WORK REQUEST 1 | Gather every line of the records below that contains the word "Locate".

::: SELECTED EXCERPT

Proper storage of electronic parts is a pain in the neck, and I’m not the only one who thinks so. Every serious hacker has to deal with this at some point, and the solutions are all over the map, ranging from a cardboard box to complex custom shelving units. If you haven’t dealt with this, you probably don’t do much hardware hacking.
Since Hackaday published a request the other day for people to send in their methods, I thought I’d share mine.
Your mileage, of course, may vary.
The Goal
When I put my system together months ago, I knew it would be a pain to maintain if it wasn’t done right. In response, I came up with the following criteria that had to be met:
- It had to be compact. I live and hack in an environment where I don’t have a lot of space to store stuff; the smaller and more compact, the better!
- It had to be easy to maintain. I’m notoriously lazy, and if it isn’t easy, it’ll only last for a week or two at the most. Nobody wants to spend hours sorting parts!
- It had to be presentable. This is going to live in an area that visitors occasionally… visit, so I’d rather it not be an eyesore.
- It had to be easy to navigate. I hate digging for parts; it’s annoying when I’ve got my head in something and a need a simple 100Ω resistor and have to go spelunking; parts should be easy to find.

::::::

WORK REQUEST 2 | Repeat the piece above on storing electronic parts, everything from "- It had to be easy to maintain." down to "hours sorting parts!".

::: THE RECORDS

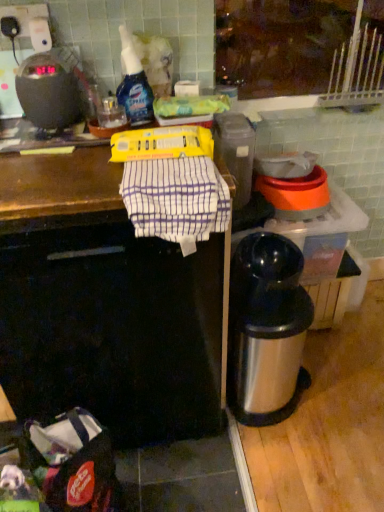
Locate an element on the screen. The width and height of the screenshot is (384, 512). vacant area located to the right-hand side of silver metallic thermos at lower right is located at coordinates (342, 385).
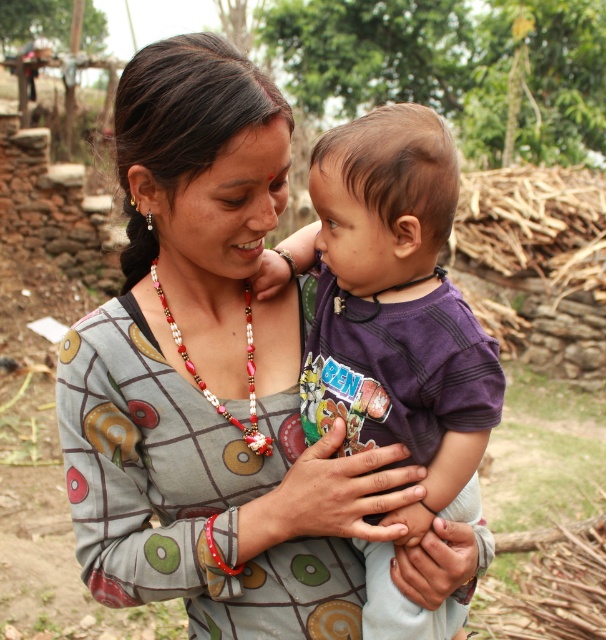
Which of these two, printed fabric dress at center or beaded necklace at center, stands shorter?

Standing shorter between the two is beaded necklace at center.

The height and width of the screenshot is (640, 606). What do you see at coordinates (210, 378) in the screenshot? I see `printed fabric dress at center` at bounding box center [210, 378].

Locate an element on the screen. This screenshot has height=640, width=606. printed fabric dress at center is located at coordinates (210, 378).

Looking at this image, which is more to the right, printed fabric dress at center or purple cotton shirt at center?

Positioned to the right is purple cotton shirt at center.

Which of these two, printed fabric dress at center or purple cotton shirt at center, stands shorter?

Standing shorter between the two is purple cotton shirt at center.

This screenshot has width=606, height=640. Describe the element at coordinates (210, 378) in the screenshot. I see `printed fabric dress at center` at that location.

Locate an element on the screen. The height and width of the screenshot is (640, 606). printed fabric dress at center is located at coordinates (210, 378).

Does purple cotton shirt at center have a smaller size compared to beaded necklace at center?

Actually, purple cotton shirt at center might be larger than beaded necklace at center.

Does purple cotton shirt at center have a greater width compared to beaded necklace at center?

Indeed, purple cotton shirt at center has a greater width compared to beaded necklace at center.

Is point (350, 381) positioned behind point (175, 340)?

No, it is not.

Identify the location of purple cotton shirt at center. (396, 308).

::::::

EXERCISE SOLUTION 1 |
Locate an element on the screen. The width and height of the screenshot is (384, 512). vacant area located to the right-hand side of silver metallic thermos at lower right is located at coordinates (342, 385).
Locate an element on the screen. This screenshot has height=640, width=606. printed fabric dress at center is located at coordinates (210, 378).
Locate an element on the screen. The height and width of the screenshot is (640, 606). printed fabric dress at center is located at coordinates (210, 378).

EXERCISE SOLUTION 2 |
- It had to be easy to maintain. I’m notoriously lazy, and if it isn’t easy, it’ll only last for a week or two at the most. Nobody wants to spend hours sorting parts!